Democrats In Wisconsin's 10th Senate District Primary Are Newcomers To State Politics
Medical Examiner, Campaign Finance Opponent, Tech CEO Vie For Harsdorf's Seat
The three Democrats vying for a chance to run for Wisconsin's 10th Senate District seat are all political newcomers. They will face off in a special election primary Tuesday, Dec. 19.
Each candidate hopes to fill the state Senate seat vacated by long-time GOP Sen. Sheila Harsdorf, who resigned to become secretary of the state Department of Agriculture, Trade and Consumer Protection.
Patty Schachtner, of Somerset, is the St. Croix County medical examiner and a former town board member.
She wants to find a better solution for people in northwestern Wisconsin who have mental health issues or are suffering from drug addiction. Schachtner said many of these residents are taken to eastern Wisconsin for help, despite there being facilities in Minnesota that are closer to home.
"Our families can't afford to drive three hours away for treatment.
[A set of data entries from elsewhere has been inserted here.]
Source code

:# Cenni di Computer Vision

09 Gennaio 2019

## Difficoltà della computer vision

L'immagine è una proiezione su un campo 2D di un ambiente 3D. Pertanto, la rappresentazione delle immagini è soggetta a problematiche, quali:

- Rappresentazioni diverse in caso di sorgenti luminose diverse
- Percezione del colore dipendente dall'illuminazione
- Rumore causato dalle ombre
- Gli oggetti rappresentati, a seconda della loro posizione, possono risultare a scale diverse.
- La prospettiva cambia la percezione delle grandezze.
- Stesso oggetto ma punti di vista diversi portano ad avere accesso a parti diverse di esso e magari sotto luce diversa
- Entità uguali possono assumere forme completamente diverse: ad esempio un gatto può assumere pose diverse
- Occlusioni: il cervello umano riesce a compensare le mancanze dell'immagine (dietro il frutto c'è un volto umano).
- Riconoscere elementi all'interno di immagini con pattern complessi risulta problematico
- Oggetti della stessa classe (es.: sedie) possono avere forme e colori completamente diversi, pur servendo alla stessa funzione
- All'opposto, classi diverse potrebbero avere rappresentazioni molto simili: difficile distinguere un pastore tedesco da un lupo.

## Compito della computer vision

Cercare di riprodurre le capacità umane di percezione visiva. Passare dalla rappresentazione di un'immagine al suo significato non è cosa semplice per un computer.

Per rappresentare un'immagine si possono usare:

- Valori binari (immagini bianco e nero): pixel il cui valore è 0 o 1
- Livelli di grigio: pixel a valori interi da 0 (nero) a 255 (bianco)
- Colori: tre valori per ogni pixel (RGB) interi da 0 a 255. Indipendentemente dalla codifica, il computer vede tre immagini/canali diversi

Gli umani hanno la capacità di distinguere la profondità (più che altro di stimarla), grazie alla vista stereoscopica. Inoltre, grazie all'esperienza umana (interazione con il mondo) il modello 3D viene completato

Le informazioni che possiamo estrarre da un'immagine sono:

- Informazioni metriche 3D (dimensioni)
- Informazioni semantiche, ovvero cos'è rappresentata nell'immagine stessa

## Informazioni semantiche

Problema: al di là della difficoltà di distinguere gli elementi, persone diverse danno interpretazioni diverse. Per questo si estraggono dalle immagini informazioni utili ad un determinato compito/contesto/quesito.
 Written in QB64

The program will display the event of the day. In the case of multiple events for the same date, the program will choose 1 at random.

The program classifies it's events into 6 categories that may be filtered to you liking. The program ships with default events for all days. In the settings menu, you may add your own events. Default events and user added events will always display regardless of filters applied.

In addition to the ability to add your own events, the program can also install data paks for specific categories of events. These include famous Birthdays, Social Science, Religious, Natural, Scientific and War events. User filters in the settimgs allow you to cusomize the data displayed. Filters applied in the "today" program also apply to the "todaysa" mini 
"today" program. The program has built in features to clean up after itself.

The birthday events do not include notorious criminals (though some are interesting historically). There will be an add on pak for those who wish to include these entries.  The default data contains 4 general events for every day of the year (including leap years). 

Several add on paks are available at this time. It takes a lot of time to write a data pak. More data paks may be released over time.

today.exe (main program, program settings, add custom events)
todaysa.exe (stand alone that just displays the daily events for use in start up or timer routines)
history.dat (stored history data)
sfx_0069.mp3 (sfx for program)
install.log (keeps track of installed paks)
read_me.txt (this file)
But they can go across the river (to Minnesota)," Schachtner said. "But because we have constrictions, and a lot of it has to do with BadgerCare, our people aren't getting access to the treatment that they need when they need it."
John Calabrese, of Glenwood City, is a woodworker and the state director of WOLF-PAC, a group of volunteers working to get money out of politics.
He said the influence of campaign donations affects all issues at the state and federal levels.
"When your schools are underfunded, when your roads are falling apart, when you have concerns about what's being done in your local area, it all comes back to the money," Calabrese said. "So, until we take care of that, we can't take care of anything else."
Reuben Herfindahl, of River Falls, is the CEO of Digital Brigade, an information technology firm, who said his main issues are the weakening of public education in Wisconsin and how that relates to the economy.
"We're cutting funding to the university system and the K-12 system. This is all undercutting our people, the reason why they live here," he said. "It's undercutting our chances to do well in the national economy, when you're cutting off the feeder system coming from the university and K-12."
All three democrats will compete in the December primary. Voters will also choose one of two Republicans in the primary that day.
Primary winners and a Libertarian candidate will face off in a general election Jan. 16.